Au vu de ce qui précède, le recours de X.  SA du 22 juillet 2021 est partiellement admis en ce qui concerne le grief relatif au chiffre 2 de la décision litigieuse et rejeté concernant celui relatif au chiffre 3. Conformément à l’article 44, alinéa 2 de la loi sur la proc.ure et la juridiction administratives du 27 juin 1979 (LPJA), il est statué directement sans renvoi à l’autorité inférieure au sens du considérant 3.4.

5.2.

Conformément à l'article 47, alinéa 1 LPJA, la partie qui succombe est condamnée au paiement des frais de procédure. En application de la loi fixant le tarif des frais, des émoluments de chancellerie et des dépens en matière civile, pénale et administrative (LTFrais), du 6 novembre 2019, l'émolument de décision est fixé en tenant compte de la mise à contribution de l'autorité, de l'importance de la cause et de ses difficultés (art. 6). Devant le Tribunal cantonal, le Conseil d'État et les autres autorités, l'émolument de décision n'excède pas 8'000 francs, (art. 47, al. 1). Les frais de ports, d'expédition et de téléphone sont calculés forfaitairement à raison de 10 % de l'émolument arrêtée (art. 52, al. 1). Tout bien considéré, les frais de procédure seront fixés à 770 francs et partagés entre la recourante qui obtient partiellement gain de cause et l’intimé qui, conformément à l’article 47, alinéa 2 LPJA ne paye pas les frais. Par conséquent, des frais de procédure à hauteur de 385 francs seront mis à la charge de la recourante, montant compensé par l’avance de frais versée le 9 août 2021, le solde lui étant restitué.

5.3.

Vu l’issue du recours, la recourante a droit à des dépens réduits (art. 48, al. 1 LPJA). Leur montant doit être déterminé en application de la LTFrais, en fonction du temps nécessaire à la cause, de sa nature, de son importance, de sa difficulté, du résultat obtenu ainsi que de la responsabilité encourue par le représentant (art. 58, al. 2 et 67 LTFrais). Le mandataire de la recourante a déposé un mémoire de frais et honoraires de 8'768 fr. 65 francs, comprenant 3 heures et 24 minutes à 450 francs de l'heure et 18 heures et 24 minutes à 400 francs de l'heure (+ frais et TVA à 7.7%). En l’espèce, la cause a impliqué la rédaction d’un mémoire de recours, d’un mémoire d’observations et de cinq courriers au service juridique de l’État, de sorte qu’il apparaît qu’une activité de plus de vingt-et-une heures est excessive. Par ailleurs, la recourante n’a pas obtenu intégralement gain de cause ce qui doit également être pris en considération. Enfin, les tarifs horaires de 400 et 450 francs dépassent celui de 280 francs généralement admis par la Cour de droit public du Tribunal cantonal (cf. par exemple arrêt du Tribunal cantonal du 2 octobre 2018, CDP.2018.129). Par conséquent, tout bien pesé, une indemnité de dépens de 1’500 francs, TVA comprise, sera allouée à la recourante, à la charge de l’intimé.

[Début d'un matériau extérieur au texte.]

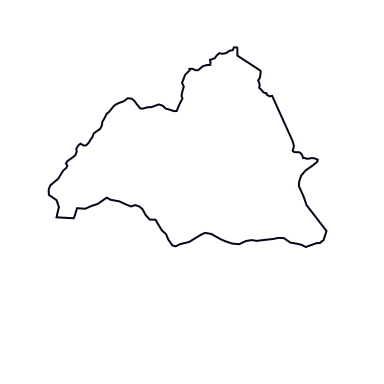 the district of Selama, Perak, Malaysia, rotated 235°
{"feature_id": "92858781B87749635219289", "entity_name": "Selama", "entity_type": "district", "adm_level": 2, "iso_a3": "MYS", "parent_name": "Malaysia", "parent_adm1": "Perak", "projection": "albers", "projection_center": [100.834, 5.252], "detail": "fine", "context": "isolated", "style": "outline", "palette": "ink", "viewbox_px": 384, "rotation_deg": 235, "n_neighbors": 0, "source": "geoboundaries", "source_scale": "gbopen_adm2", "svg_char_len": 2252}
<svg xmlns="http://www.w3.org/2000/svg" viewBox="0 0 384 384"><g transform="rotate(235 192 192)"><path d="M249.0,66.5L248.1,67.6L238.3,80.1L242.1,85.3L244.7,88.5L239.5,95.0L238.3,101.4L236.3,107.9L236.3,118.9L232.4,120.8L225.9,127.2L220.1,130.5L215.1,133.8L213.9,137.9L210.6,140.4L206.4,141.6L199.4,140.8L193.6,141.6L190.3,146.2L185.4,145.8L177.9,145.3L172.2,146.6L166.8,145.3L159.4,145.3L156.9,147.4L156.2,151.4L156.1,152.4L154.0,157.7L152.7,161.0L152.3,167.7L151.9,174.3L151.1,179.2L146.5,183.8L137.0,188.3L132.9,190.8L126.7,195.3L122.2,200.7L120.9,208.1L118.5,213.1L114.7,217.2L112.3,221.8L106.9,231.7L104.8,236.6L101.5,240.8L98.2,242.0L94.1,243.6L89.5,248.2L85.8,251.5L81.7,253.6L78.8,264.3L76.7,268.0L77.1,269.2L77.1,272.1L82.9,279.8L115.5,278.3L124.2,280.8L135.4,282.9L138.7,285.4L142.8,290.8L144.5,297.4L144.5,306.1L144.9,311.8L145.1,312.1L146.2,313.5L149.0,311.9L151.0,309.8L152.3,307.0L153.5,304.9L155.3,303.8L156.0,302.5L159.1,303.4L160.7,303.4L162.9,302.8L164.3,301.0L166.0,298.6L168.0,298.1L169.6,300.1L171.8,302.2L176.5,303.7L224.8,312.8L225.9,310.4L229.0,309.0L230.2,309.7L231.9,308.1L233.3,307.6L236.0,307.4L238.7,306.8L241.6,309.3L245.5,310.3L246.5,312.9L248.3,314.8L251.2,317.3L252.6,317.5L277.7,307.4L284.2,311.9L285.1,311.3L286.4,309.2L284.8,306.8L286.2,303.7L286.2,299.7L287.5,296.5L290.1,293.9L289.6,290.4L288.5,287.3L289.9,282.5L287.5,281.4L285.6,279.9L287.5,276.9L288.8,273.2L288.5,270.1L288.3,266.9L289.6,264.8L292.5,263.2L294.3,260.6L293.0,259.8L292.0,253.7L289.1,249.4L287.2,246.5L283.0,245.7L280.1,242.0L276.9,238.6L274.0,237.8L271.9,233.6L269.5,229.6L267.1,225.9L268.7,223.5L271.9,221.2L275.6,218.2L279.5,217.5L282.7,215.1L283.8,211.4L284.8,207.4L286.9,204.2L288.5,199.5L290.1,197.6L295.7,197.1L299.4,197.1L302.8,196.3L305.7,193.1L305.4,188.6L306.5,184.4L307.3,180.7L307.3,177.3L305.4,170.9L304.9,166.7L302.8,163.0L300.9,158.8L298.0,156.1L296.4,152.9L296.4,146.6L296.2,145.0L294.1,141.8L293.3,139.5L291.7,136.0L290.9,132.1L292.2,129.9L295.6,128.4L295.4,125.7L293.8,122.0L291.2,120.7L289.0,117.5L288.8,112.5L288.8,108.0L287.7,105.1L285.1,105.1L283.8,102.7L283.5,99.0L282.2,95.9L279.6,90.0L279.1,84.2L278.7,79.7L276.2,76.0L271.7,73.1L263.0,76.4L256.0,74.3L249.0,66.5Z" fill="none" stroke="#020617" stroke-width="2"/></g></svg>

Par ces motifs, le conseiller d'état, chef du Département du développement territorial et de l'environnement,

décide :

1.Le recours de X. SA contre la décision du Conseil communal de Milvignes du 28 juin 2021 est partiellement admis.

2.Le chiffre 2 de la décision du Conseil communal de Milvignes du 28 juin 2021 est modifié comme suit : « Dit que X. SA devra prendre à sa charge les frais de rétablissement de l’état antérieur au sens de l’article 35, alinéa 2 LTC ».

3.Des frais de procédure s’élevant à 385 francs sont mis à la charge de la recourante.

4.Le solde de l’avance de frais versée par la recourante le 9 août 2021, à savoir 385 francs, lui est restitué.

5.Une indemnité de dépens de 1’500 francs TVA comprise est allouée à la recourante, à la charge de l’intimé.